While creating new challenges, it is also shining a light on those problems in our society that we have chosen to ignore. The pandemic has opened our eyes to the plight of seniors in long-term care, inadequate housing on reserves, and crowded shelters for the homeless.

As a result of the pandemic, we now see and appreciate the essential workers in our community – grocery clerks ensuring we can access food, cleaners keeping our facilities virus-free and health-care aides caring for our seniors. The pandemic has also made us see all too plainly how we have undervalued our essential workers.

We ask frontline workers to work for low wages in physically-demanding jobs and under conditions that put their health and the health of their families at risk.

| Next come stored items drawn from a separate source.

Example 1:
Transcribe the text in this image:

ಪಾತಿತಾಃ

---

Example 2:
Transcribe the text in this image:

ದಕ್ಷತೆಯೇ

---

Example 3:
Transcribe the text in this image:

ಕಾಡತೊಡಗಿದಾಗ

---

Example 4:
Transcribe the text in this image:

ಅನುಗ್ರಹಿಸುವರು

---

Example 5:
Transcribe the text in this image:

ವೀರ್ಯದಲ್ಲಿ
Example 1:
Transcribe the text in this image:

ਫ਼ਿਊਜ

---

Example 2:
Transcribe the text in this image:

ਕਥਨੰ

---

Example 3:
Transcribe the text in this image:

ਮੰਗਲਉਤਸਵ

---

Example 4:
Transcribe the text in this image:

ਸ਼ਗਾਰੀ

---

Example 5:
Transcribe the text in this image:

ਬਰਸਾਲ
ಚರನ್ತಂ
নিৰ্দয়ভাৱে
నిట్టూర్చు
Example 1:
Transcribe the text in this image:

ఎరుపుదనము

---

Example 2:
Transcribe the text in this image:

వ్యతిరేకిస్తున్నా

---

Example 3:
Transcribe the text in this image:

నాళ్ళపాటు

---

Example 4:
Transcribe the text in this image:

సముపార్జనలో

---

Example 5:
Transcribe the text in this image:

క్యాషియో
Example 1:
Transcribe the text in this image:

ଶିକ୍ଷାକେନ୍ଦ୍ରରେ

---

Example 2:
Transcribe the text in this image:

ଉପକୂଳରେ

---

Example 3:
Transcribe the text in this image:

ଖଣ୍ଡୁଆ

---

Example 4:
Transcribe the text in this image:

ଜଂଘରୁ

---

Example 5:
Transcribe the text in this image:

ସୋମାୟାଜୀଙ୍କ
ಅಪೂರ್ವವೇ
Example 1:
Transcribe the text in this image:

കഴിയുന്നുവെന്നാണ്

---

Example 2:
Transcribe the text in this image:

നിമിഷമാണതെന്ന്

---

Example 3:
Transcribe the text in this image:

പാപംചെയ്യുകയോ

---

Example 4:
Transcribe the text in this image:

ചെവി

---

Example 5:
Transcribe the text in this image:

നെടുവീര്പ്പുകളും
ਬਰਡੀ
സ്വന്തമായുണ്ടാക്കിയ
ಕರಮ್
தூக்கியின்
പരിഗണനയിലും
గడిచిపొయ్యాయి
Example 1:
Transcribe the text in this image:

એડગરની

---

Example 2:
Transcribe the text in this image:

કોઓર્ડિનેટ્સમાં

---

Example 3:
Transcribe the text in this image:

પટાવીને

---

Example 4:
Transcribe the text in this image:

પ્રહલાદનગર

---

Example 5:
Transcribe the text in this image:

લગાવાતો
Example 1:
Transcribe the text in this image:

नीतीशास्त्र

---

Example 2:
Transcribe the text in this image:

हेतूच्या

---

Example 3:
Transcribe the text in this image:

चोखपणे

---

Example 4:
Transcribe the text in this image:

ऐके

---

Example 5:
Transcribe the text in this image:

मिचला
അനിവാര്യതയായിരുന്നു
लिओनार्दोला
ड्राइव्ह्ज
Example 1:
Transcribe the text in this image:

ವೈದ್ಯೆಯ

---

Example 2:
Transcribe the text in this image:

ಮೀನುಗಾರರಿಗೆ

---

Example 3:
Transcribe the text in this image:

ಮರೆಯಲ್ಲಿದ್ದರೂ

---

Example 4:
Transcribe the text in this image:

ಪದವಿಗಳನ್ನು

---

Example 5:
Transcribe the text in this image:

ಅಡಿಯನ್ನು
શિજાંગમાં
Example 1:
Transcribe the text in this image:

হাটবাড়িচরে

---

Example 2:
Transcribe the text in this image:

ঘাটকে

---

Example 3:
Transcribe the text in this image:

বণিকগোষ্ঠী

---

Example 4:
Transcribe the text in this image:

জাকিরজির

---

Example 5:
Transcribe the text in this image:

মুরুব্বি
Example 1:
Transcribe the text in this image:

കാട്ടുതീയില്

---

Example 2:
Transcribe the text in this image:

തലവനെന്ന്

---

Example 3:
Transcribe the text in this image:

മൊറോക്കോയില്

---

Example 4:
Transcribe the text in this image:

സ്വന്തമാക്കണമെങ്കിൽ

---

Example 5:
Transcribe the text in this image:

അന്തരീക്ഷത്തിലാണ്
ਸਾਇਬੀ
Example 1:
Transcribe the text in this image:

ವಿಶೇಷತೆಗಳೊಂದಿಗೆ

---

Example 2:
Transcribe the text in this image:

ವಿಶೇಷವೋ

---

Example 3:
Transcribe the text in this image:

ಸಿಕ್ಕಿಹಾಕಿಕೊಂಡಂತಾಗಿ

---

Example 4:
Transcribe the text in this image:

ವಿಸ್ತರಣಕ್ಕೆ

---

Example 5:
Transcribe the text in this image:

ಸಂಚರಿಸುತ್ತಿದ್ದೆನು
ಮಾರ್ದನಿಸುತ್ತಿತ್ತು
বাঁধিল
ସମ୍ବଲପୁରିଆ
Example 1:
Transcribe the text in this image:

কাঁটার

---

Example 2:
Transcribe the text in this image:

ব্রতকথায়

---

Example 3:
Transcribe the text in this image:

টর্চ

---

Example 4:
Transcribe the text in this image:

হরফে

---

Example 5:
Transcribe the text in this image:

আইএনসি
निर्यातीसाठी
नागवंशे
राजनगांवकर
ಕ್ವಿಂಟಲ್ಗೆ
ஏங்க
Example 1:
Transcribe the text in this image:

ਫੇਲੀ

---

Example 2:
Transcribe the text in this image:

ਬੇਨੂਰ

The pandemic has highlighted the need for fair payment for essential frontline work and the importance of providing safe working conditions. 

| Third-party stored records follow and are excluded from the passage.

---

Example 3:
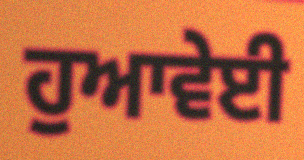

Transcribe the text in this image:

ਹੁਆਵੇਈ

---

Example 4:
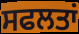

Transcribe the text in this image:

ਸਫਲਤਾਂ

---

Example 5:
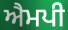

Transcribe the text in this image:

ਐਮਪੀ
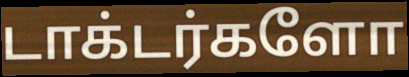
டாக்டர்களோ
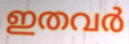
ഇതവർ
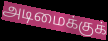
அடிமைக்குக்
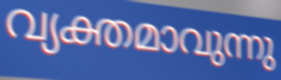
വ്യക്തമാവുന്നു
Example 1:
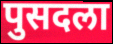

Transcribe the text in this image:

पुसदला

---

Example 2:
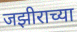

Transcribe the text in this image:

जझीराच्या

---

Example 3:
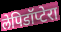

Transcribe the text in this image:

लेपिडॉप्टेरा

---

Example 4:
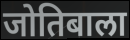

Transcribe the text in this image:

जोतिबाला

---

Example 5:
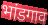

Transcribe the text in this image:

भांडगाव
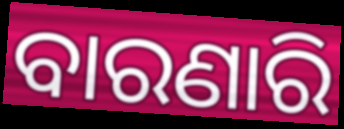
ବାରଣାରି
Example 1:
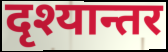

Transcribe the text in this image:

दृश्यान्तर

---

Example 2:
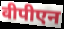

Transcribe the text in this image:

वीपीएन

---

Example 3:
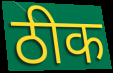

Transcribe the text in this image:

ठीक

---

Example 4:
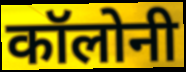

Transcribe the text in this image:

कॉलोनी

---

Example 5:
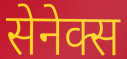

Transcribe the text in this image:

सेनेक्स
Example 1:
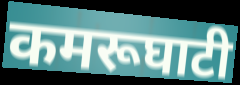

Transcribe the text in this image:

कमरूघाटी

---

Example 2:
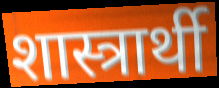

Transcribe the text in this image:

शास्त्रार्थी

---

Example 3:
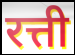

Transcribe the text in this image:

रत्ती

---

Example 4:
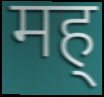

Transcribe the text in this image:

मह्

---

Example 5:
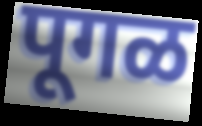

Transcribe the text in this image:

पूगळ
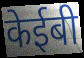
केईबी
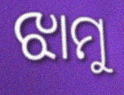
ଝାମୁ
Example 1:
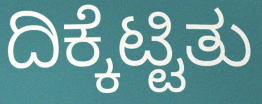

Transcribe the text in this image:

ದಿಕ್ಕೆಟ್ಟಿತು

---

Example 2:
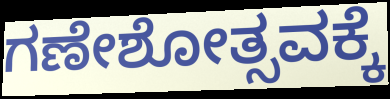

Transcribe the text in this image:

ಗಣೇಶೋತ್ಸವಕ್ಕೆ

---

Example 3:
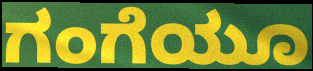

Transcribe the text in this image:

ಗಂಗೆಯೂ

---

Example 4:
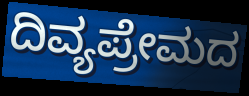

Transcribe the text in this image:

ದಿವ್ಯಪ್ರೇಮದ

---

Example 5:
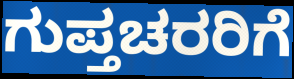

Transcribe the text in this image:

ಗುಪ್ತಚರರಿಗೆ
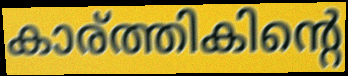
കാര്ത്തികിന്റെ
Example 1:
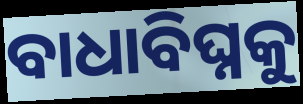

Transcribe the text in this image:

ବାଧାବିଘ୍ନକୁ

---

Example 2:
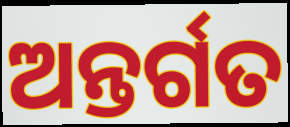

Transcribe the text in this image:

ଅନ୍ତର୍ଗତ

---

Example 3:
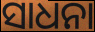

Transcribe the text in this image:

ସାଧନା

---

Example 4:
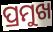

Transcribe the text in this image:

ପ୍ରମୁଖ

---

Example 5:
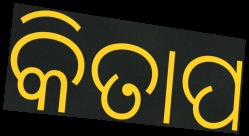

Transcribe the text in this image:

କିତାପ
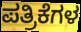
ಪತ್ರಿಕೆಗಳ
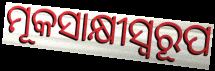
ମୂକସାକ୍ଷୀସ୍ୱରୂପ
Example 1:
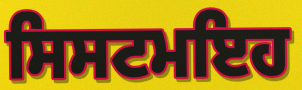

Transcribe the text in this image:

ਸਿਸਟਮਇਹ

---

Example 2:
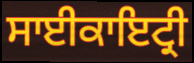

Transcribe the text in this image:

ਸਾਈਕਾਇਟ੍ਰੀ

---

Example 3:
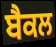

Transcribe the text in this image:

ਬੈਕਲ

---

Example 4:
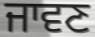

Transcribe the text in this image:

ਜਾਵਣ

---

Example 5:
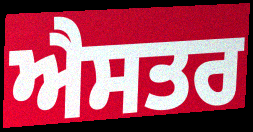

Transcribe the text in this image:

ਐਸਤਰ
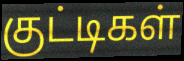
குட்டிகள்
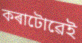
কৰাটোৱেই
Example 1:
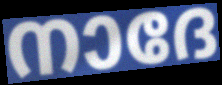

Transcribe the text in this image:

നാദേ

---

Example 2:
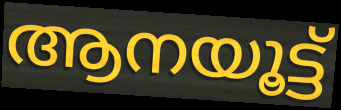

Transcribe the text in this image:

ആനയൂട്ട്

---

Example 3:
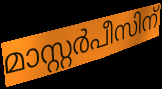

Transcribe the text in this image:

മാസ്റ്റർപീസിന്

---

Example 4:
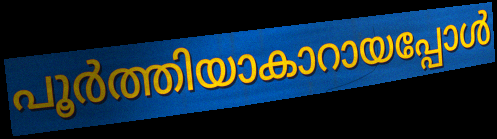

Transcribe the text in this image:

പൂർത്തിയാകാറായപ്പോൾ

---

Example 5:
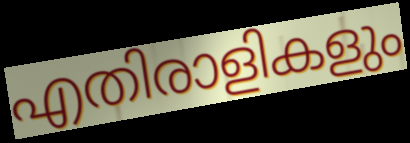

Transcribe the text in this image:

എതിരാളികളും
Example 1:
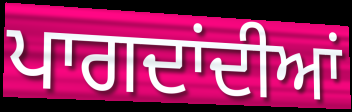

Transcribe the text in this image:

ਪਾਗਦਾਂਦੀਆਂ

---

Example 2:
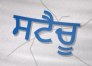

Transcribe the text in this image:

ਸਟੈਚੂ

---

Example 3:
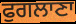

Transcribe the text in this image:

ਫੁਗਲਾਣਾ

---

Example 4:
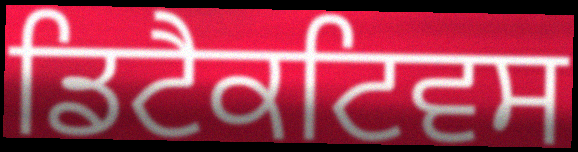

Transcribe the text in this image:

ਡਿਟੈਕਟਿਵਸ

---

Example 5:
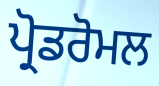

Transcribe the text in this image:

ਪ੍ਰੋਡਰੋਮਲ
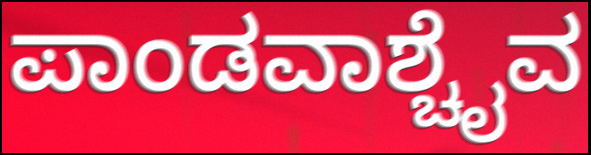
ಪಾಂಡವಾಶ್ಚೈವ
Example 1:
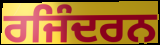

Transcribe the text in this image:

ਰਜਿੰਦਰਨ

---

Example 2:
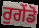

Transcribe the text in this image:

ਰੁਗੇਂਡੋ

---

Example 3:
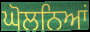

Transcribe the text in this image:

ਘੋਲਨਿਆਂ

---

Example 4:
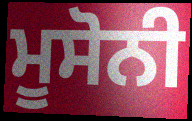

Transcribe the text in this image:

ਮੂਸੋਨੀ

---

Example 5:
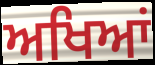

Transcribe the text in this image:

ਅਖਿਆਂ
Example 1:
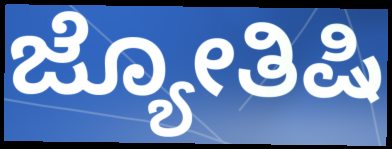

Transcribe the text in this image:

ಜ್ಯೋತಿಷಿ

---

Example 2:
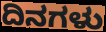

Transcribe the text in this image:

ದಿನಗಳು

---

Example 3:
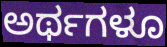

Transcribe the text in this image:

ಅರ್ಥಗಳೂ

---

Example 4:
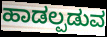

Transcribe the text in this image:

ಹಾಡಲ್ಪಡುವ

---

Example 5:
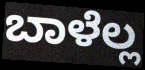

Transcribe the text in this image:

ಬಾಳೆಲ್ಲ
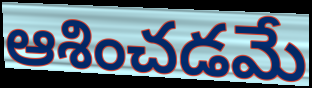
ఆశించడమే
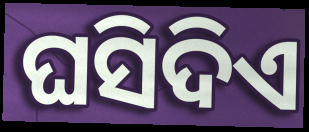
ଘସିଦିଏ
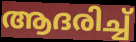
ആദരിച്ച്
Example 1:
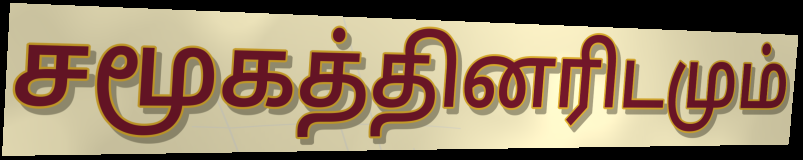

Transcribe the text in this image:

சமூகத்தினரிடமும்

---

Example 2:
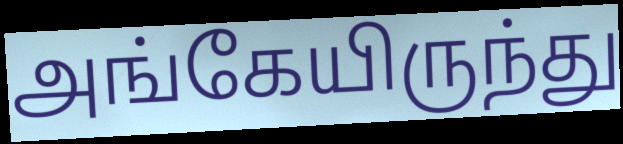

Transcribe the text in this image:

அங்கேயிருந்து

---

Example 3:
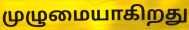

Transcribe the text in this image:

முழுமையாகிறது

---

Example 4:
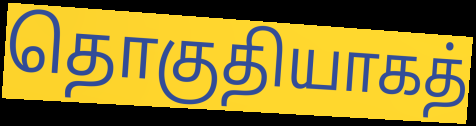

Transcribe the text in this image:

தொகுதியாகத்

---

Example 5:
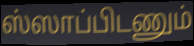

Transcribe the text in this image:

ஸ்ஸாப்பிடணும்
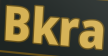
Bkra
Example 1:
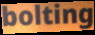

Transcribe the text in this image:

bolting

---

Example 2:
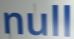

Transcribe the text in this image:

null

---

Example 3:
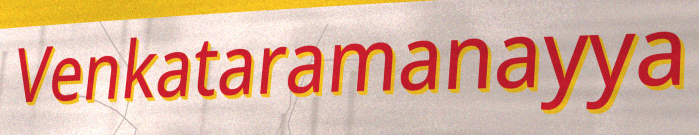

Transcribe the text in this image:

Venkataramanayya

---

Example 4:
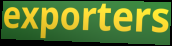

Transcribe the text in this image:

exporters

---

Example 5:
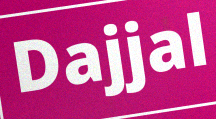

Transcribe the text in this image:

Dajjal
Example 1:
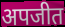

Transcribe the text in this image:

अपजीत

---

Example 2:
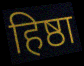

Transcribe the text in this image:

हिष्ठा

Paid a living wage, health care aides would not go from job to job in senior care facilities carrying the lethal virus with them. Given safe working conditions, or at least proper attention when they sounded the alarm, meat packers in High River would not have suffered the largest COVID-19 outbreak in North America. 

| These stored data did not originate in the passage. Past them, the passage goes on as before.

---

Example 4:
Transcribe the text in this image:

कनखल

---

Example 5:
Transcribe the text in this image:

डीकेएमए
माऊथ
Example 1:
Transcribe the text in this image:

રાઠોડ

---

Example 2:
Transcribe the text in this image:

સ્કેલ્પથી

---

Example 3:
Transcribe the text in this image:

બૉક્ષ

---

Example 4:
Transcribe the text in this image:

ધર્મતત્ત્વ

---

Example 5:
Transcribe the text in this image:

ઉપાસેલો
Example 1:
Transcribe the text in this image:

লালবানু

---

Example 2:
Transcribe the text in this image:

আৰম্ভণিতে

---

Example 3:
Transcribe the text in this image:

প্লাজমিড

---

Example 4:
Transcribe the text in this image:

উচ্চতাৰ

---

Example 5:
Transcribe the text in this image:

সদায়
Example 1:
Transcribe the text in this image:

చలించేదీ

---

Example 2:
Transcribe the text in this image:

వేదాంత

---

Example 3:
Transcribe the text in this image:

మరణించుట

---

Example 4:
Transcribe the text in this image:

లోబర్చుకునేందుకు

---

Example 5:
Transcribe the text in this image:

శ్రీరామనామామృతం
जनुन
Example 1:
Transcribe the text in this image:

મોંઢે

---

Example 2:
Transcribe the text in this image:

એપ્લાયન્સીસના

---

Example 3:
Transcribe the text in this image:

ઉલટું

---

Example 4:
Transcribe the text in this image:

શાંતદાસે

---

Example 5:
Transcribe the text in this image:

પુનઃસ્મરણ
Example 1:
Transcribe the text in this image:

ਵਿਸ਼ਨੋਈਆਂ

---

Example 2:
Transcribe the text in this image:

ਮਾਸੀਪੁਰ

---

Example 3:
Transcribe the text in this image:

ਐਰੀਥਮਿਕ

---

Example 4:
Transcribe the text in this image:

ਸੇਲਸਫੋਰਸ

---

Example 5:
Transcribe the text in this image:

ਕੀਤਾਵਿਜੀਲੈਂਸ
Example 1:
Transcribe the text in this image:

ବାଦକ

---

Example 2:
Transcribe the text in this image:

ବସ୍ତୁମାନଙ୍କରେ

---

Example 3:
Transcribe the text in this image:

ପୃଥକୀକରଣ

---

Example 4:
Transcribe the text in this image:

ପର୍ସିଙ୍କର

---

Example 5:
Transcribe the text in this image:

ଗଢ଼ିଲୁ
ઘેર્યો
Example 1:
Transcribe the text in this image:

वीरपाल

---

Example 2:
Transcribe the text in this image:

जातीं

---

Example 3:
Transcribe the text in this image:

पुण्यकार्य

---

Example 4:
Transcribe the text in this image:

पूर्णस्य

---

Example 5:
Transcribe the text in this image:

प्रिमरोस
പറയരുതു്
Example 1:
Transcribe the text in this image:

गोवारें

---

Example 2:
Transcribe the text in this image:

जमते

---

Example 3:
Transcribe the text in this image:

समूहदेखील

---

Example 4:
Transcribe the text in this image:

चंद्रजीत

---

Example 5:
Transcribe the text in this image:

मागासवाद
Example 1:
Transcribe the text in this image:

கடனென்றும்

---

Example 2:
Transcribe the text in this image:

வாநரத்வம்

We in the Bow Valley have largely been spared the ravages of coronavirus infection with four cases in Banff and 18 cases in Canmore and area as of May 15, 2020. While many parts of the province are seeing a decline in COVID-19 cases, the real danger to Bow Valley communities is just beginning. 

The economic relaunch means large numbers of visitors could flood in, bringing with them the risk of infection. Being in close proximity to Calgary, the largest reservoir of coronavirus in the province, we need to be vigilant and prudent in reopening our economy. 

We have frontline workers in the hospitality industry who are about to be exposed to new risks. They deserve fair treatment and safe working conditions like essential frontline workers. 

A 2018 study showed that hotel workers in the Bow Valley suffered a 48 per cent higher rate of physical injuries requiring time off work, or modified duties, than hotel workers in the rest of Alberta. Bow Valley hospitality workers suffer from mental health problems such as anxiety, depression and substance abuse. They face social challenges including isolation, workplace discrimination and lack of social support.

As we relaunch, we have a chance to put this right. We have a chance to reimagine what work looks like in the Bow Valley and build something better. 

Let us begin by acknowledging how hard our frontline workers labour and the risks they take. Let us pay them a decent wage that allows them to thrive in our communities. Let us provide them with safe working environments and give them voice and agency in addressing safety concerns in the workplace. Let us treat our workers with respect and without discrimination.

Let us build an economy that lives within its means – an economy that recognizes the boundaries imposed by labour, housing, infrastructure and environmental considerations in the Bow Valley. To sustain our communities, we do not need to create an economy that looms larger than necessary and thrives on the exploitation of people and nature. 

As we rebuild our economy, we can focus on making it better, not bigger. If you agree that we are all in this together, now is the time to show that you mean it.

Vamini Selvanandan is a family physician and public health practitioner in Banff, Alberta. She currently serves on the board of directors of the Canadian Public Health Association and is past chair of the Bow Valley Primary Care Network.